What happens to the stability of the world when fertile lands become dust bowls, when rainfall no longer follows its traditional seasonal pattern, when crop yield forecasts become less and less reliable as climate change begins to bite? We don’t have to look very far back to see the upheaval caused in countries whose majority population lives on the razor-edge of starvation:

2007–2008 – Food riots in India, Peru, Morocco, Egypt, Bangladesh, Pakistan, Zimbabwe, Mozambique, Namibia, 
Uzbekistan, Indonesia, Yemen, Guinea, Cameroon, 
Burkina Faso, Mauritania and Senegal. [64][65][66][67][68][69]

And again in 2010-2011: 

 
For those who think that adaption to climate change is feasible, please consider what Kurt Cobb articulates in a recent post:

…costly existing agricultural infrastructure won’t be easily moved or replaced. …soil quality is not uniform from place to place. [Do you] think that as temperatures warm and devastate the American grain belt with recurrent drought, we can simply transfer the growing of much of the world’s export grain crop north to the Canadian Shield which has soil so thin it has never supported agriculture?

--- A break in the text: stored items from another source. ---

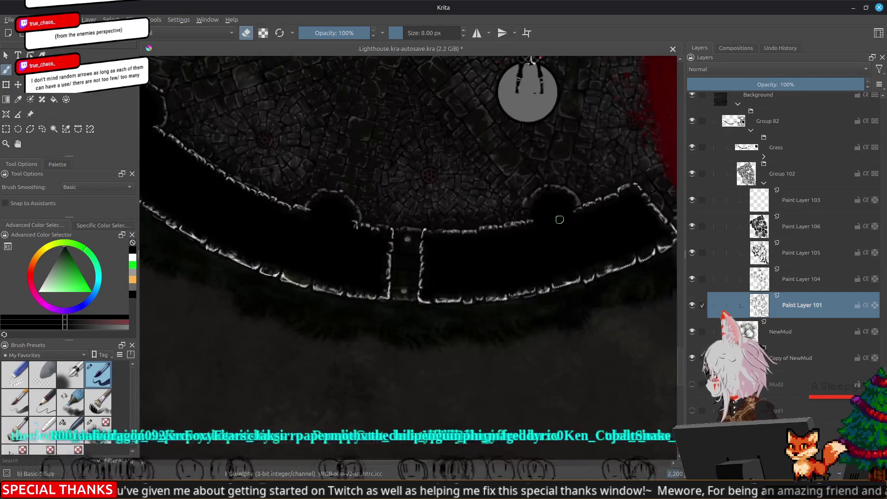
scroll(559, 219, "up", 2)
scroll(425, 313, "up", 2)
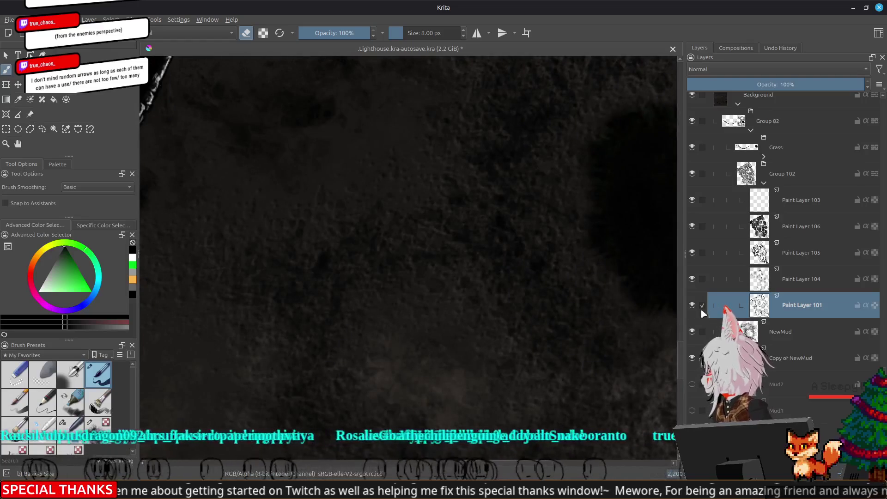
- Compare Paint Layer 101 and NewMud by toggling them, then hide Copy of NewMud
left_click(692, 305)
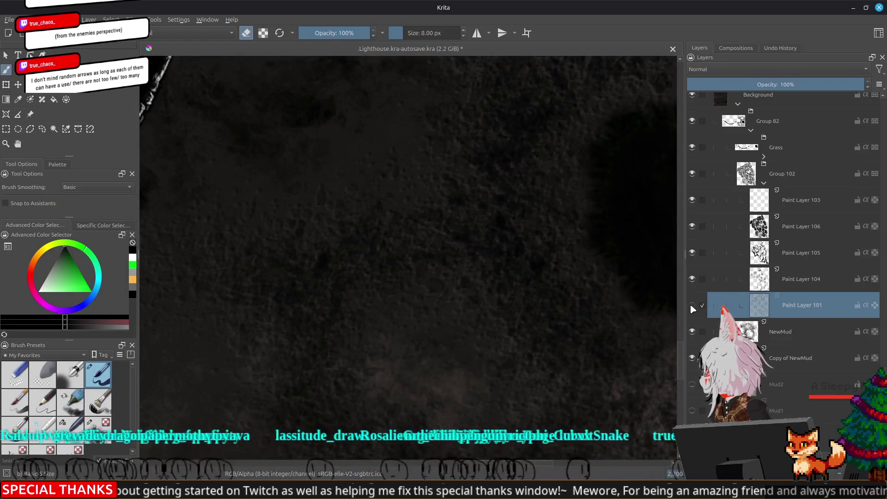
left_click(692, 305)
left_click(691, 332)
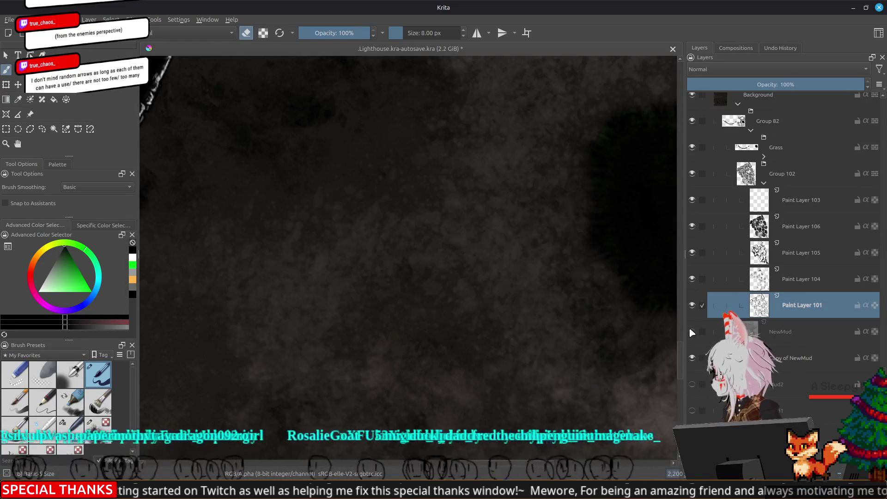
left_click(692, 331)
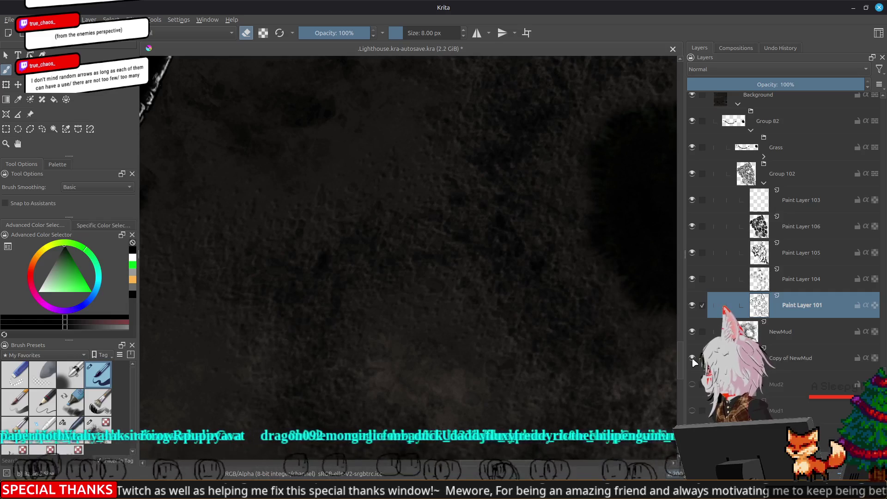
left_click(692, 333)
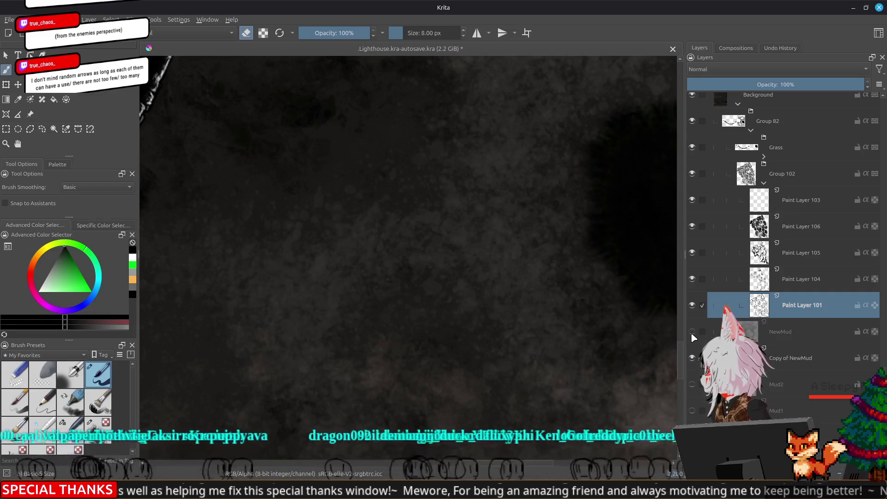
left_click(692, 333)
left_click(692, 358)
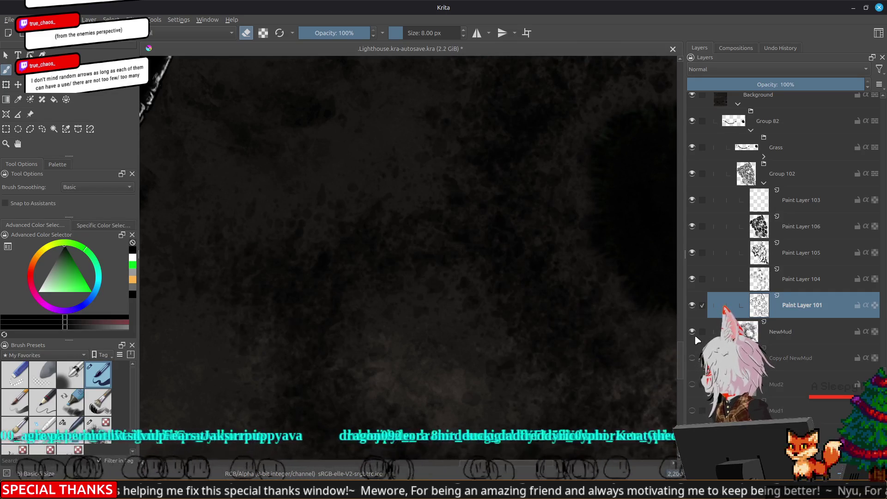
scroll(528, 297, "down", 5)
scroll(478, 302, "up", 4)
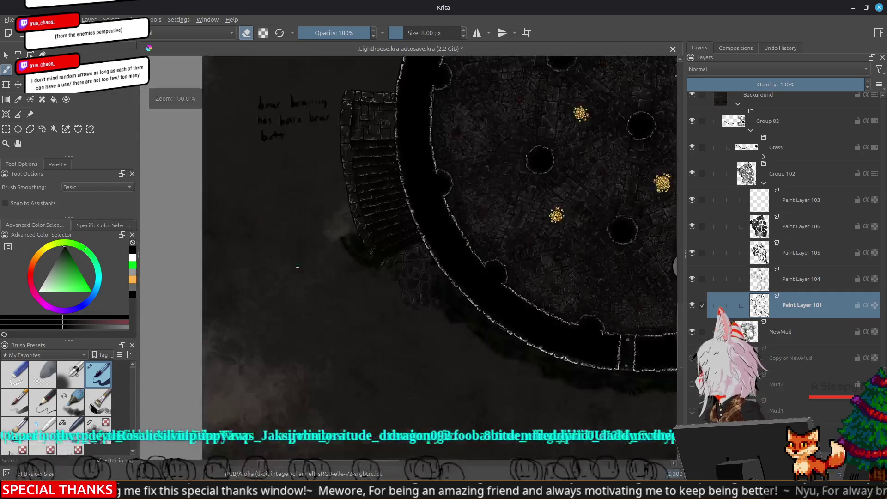
left_click_drag(477, 302, 410, 224)
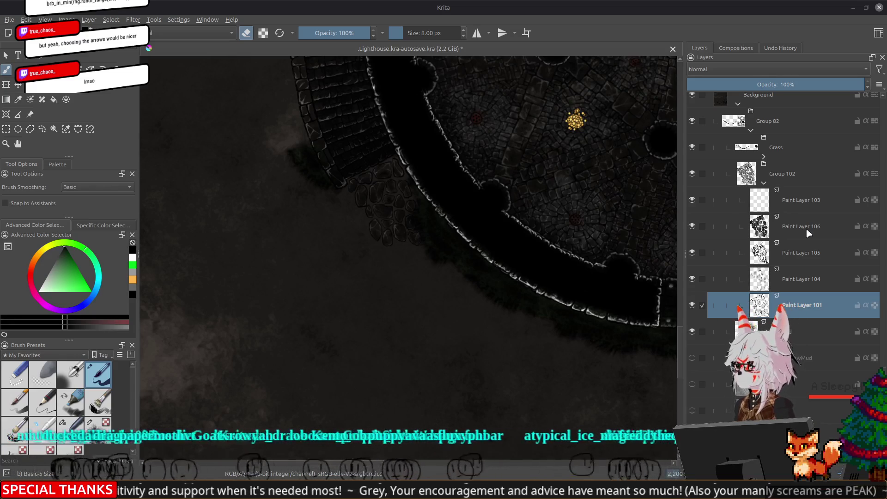
left_click_drag(547, 62, 474, 186)
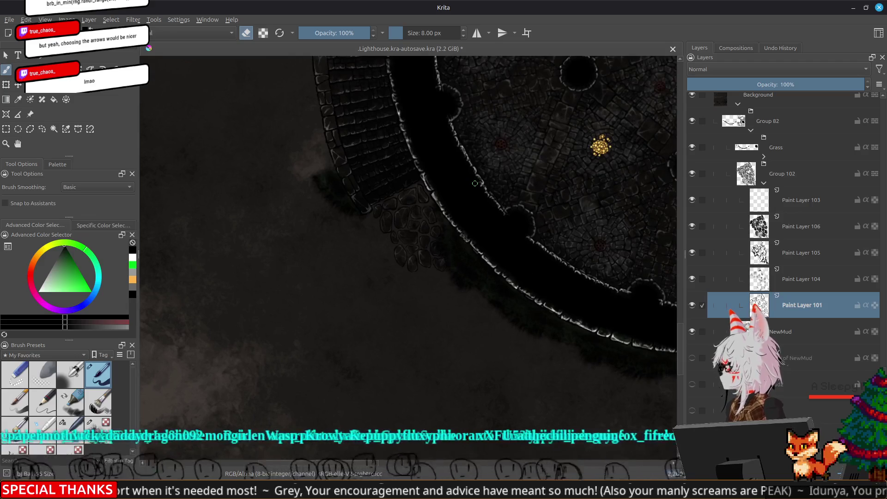
scroll(475, 184, "up", 3)
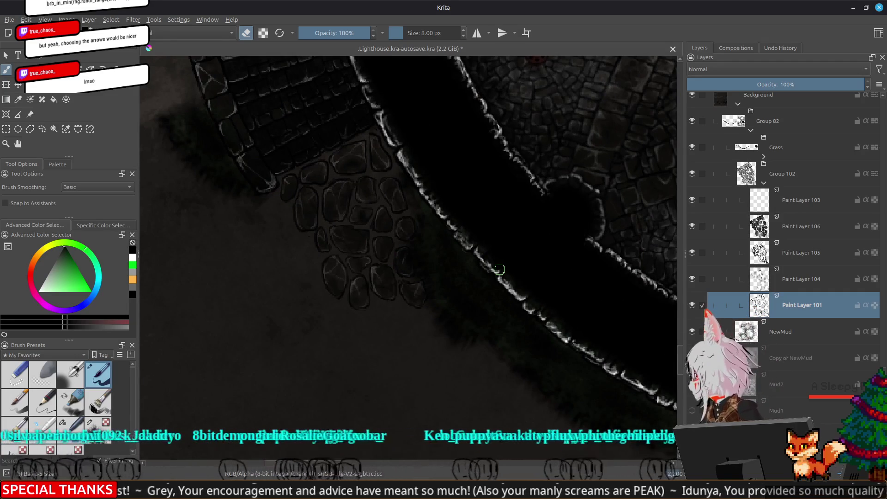
- Pick the Texture Noise preset from the Textures tag, giving a 120 px brush
scroll(511, 280, "down", 3)
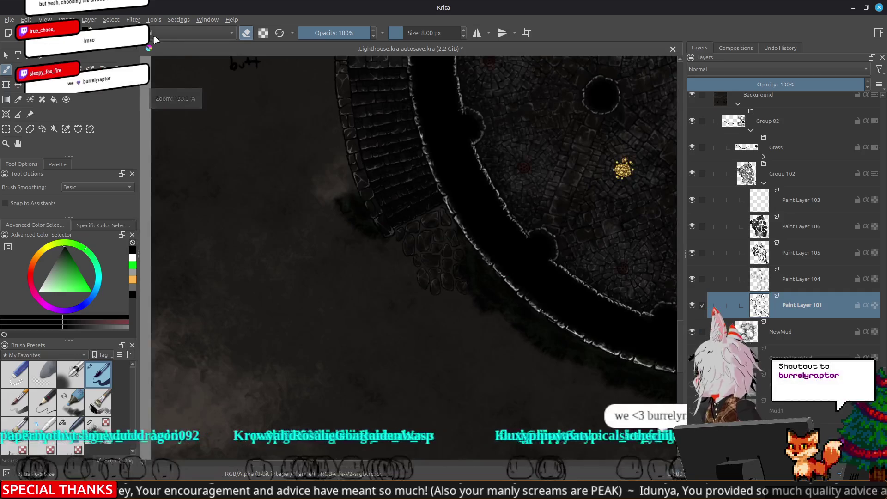
key("F6")
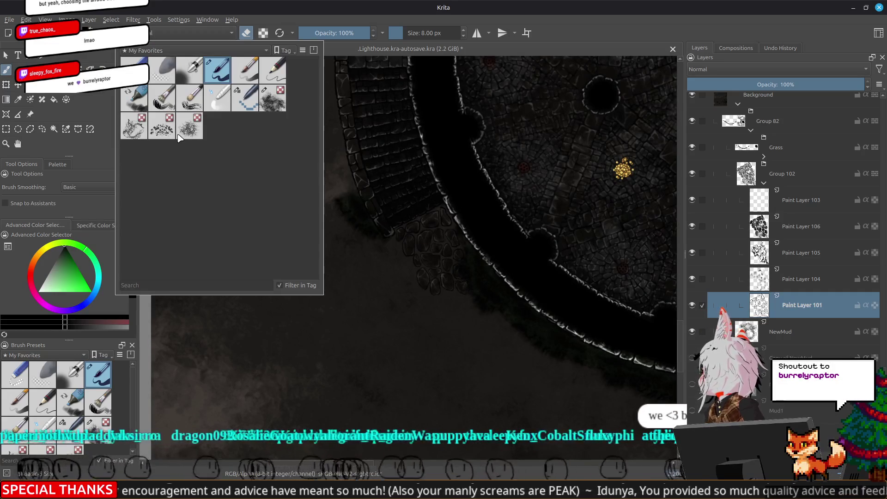
mouse_move(172, 137)
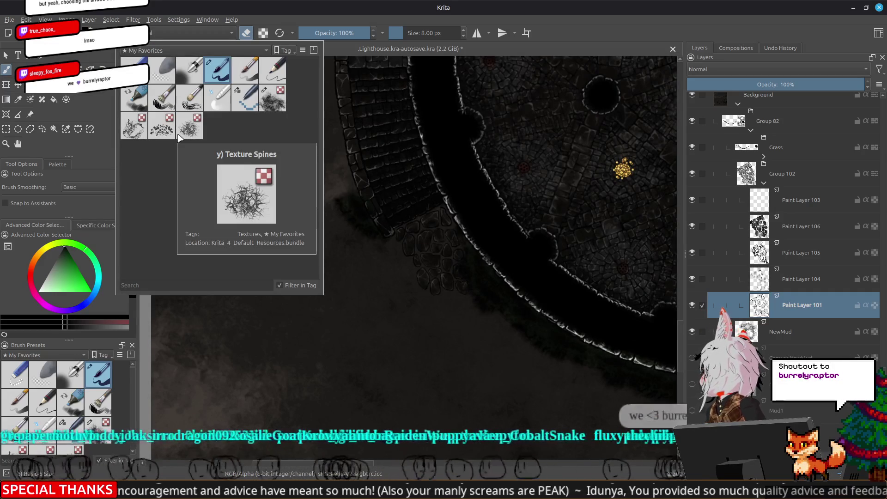
left_click(159, 50)
left_click(138, 117)
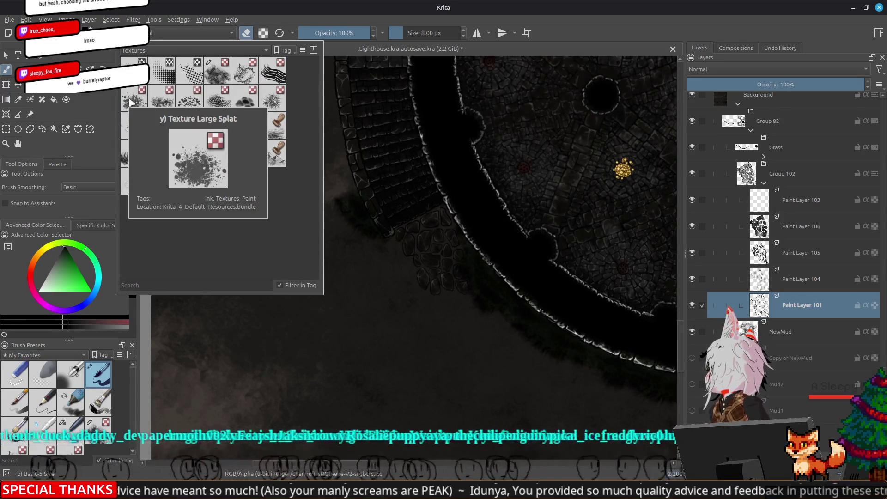
left_click(163, 106)
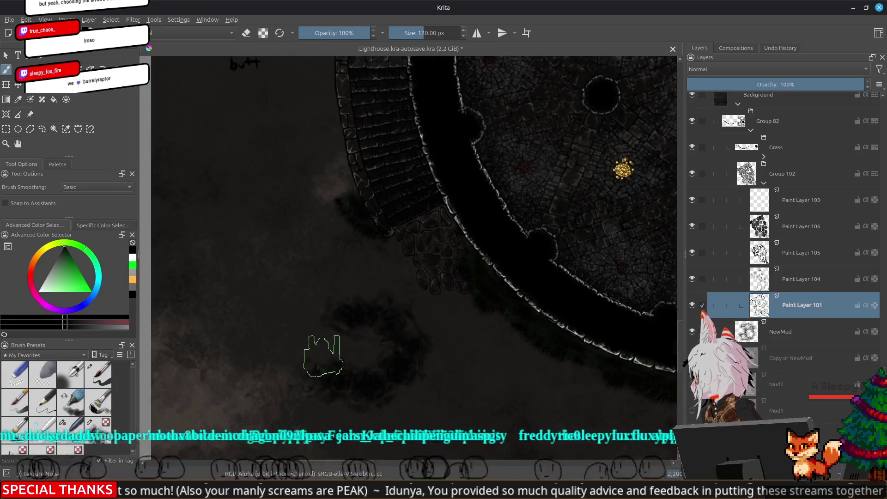
scroll(314, 356, "up", 3)
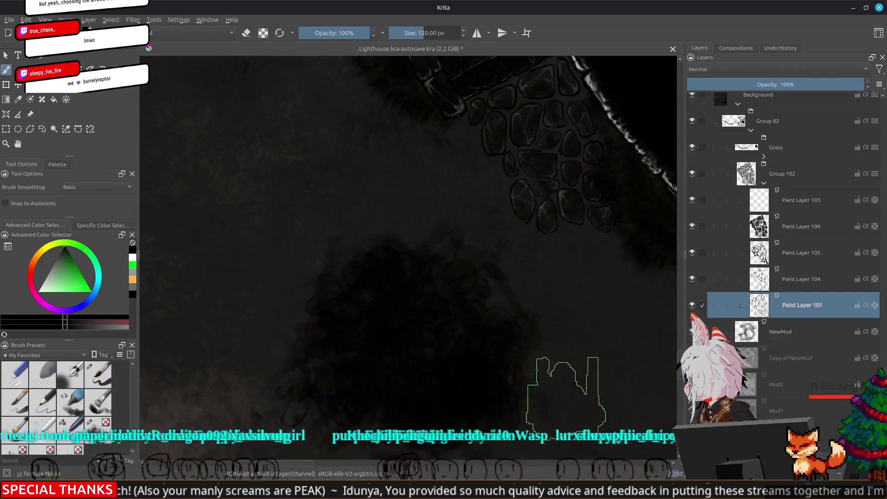
left_click_drag(424, 379, 485, 304)
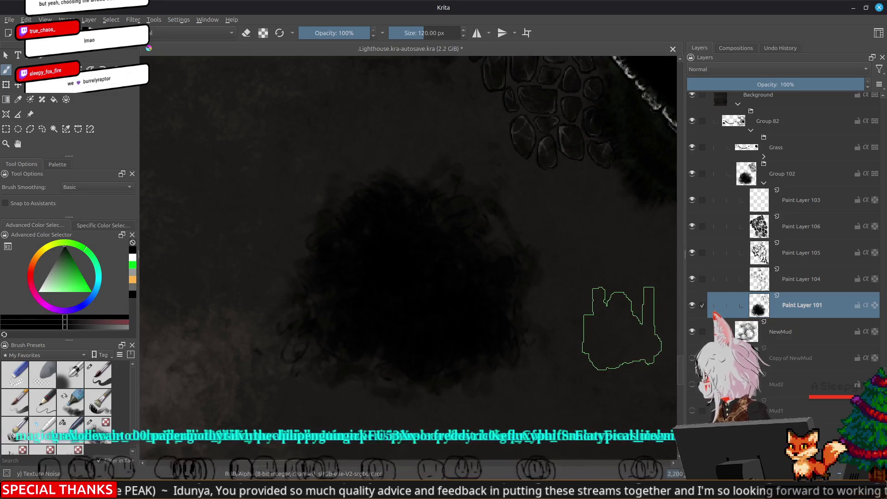
left_click_drag(619, 333, 608, 314)
key("t")
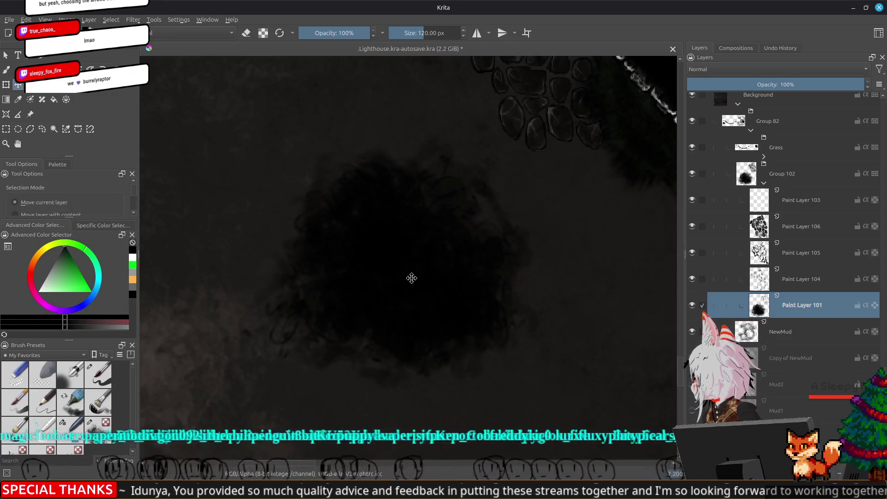
left_click_drag(410, 274, 412, 273)
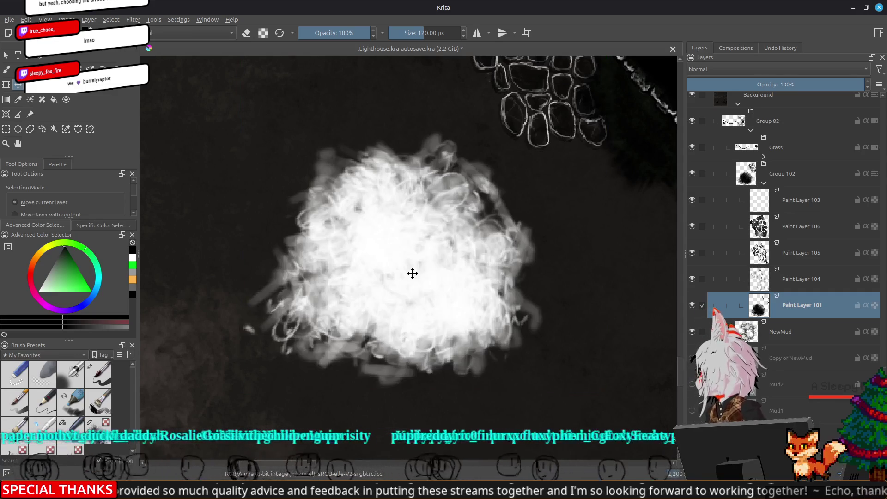
left_click_drag(775, 85, 699, 91)
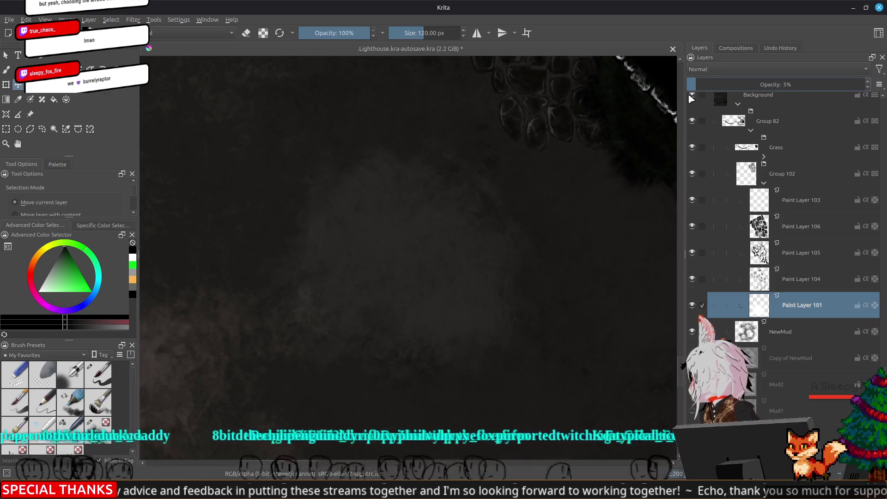
mouse_move(685, 84)
left_mouse_down()
mouse_move(700, 83)
mouse_move(691, 84)
left_mouse_up()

The ‘Catch-22’ kicker is that the continued use of fossil fuels, the indispensable elixir of industrial civilization’s existence, is exactly what is causing climate chaos in the first place. And as I showed with one simple chart in a previous post, we are using more of this deadly ingredient than ever before. In his latest article The hunger wars in our future, Michael Klare warns us about the social disruptions that lie in the future as a result of the insidious water-energy-food nexus that grips our modern-day way of life:

…When we think about climate change (if we think about it at all), we envision rising temperatures, prolonged droughts, freakish storms, hellish wildfires, and rising sea levels. Among other things, this will result in damaged infrastructure and diminished food supplies. These are, of course, manifestations of warming in the physical world, not the social world we all inhabit and rely on for so many aspects of our daily well-being and survival. The purely physical effects of climate change will, no doubt, prove catastrophic. But the social effects including, somewhere down the line, food riots, mass starvation, state collapse, mass migrations, and conflicts of every sort, up to and including full-scale war, could prove even more disruptive and deadly…

At this point, the focus is understandably on the immediate consequences of the still ongoing Great Drought: dying crops, shrunken harvests, and rising food prices. But keep an eye out for the social and political effects that undoubtedly won’t begin to show up here or globally until later this year or 2013. Better than any academic study, these will offer us a hint of what we can expect in the coming decades from a hunger-games world of rising temperatures, persistent droughts, recurring food shortages, and billions of famished, desperate people.

Remember when both Bush, Cheney and Obama famously quipped that “the American way of life was non-negotiable.” Mother Nature and the Grim Reaper have rephrased that self-righteous slogan to read:

“The American way of life is unsustainable, non-redeemable, and a limited-time-only.”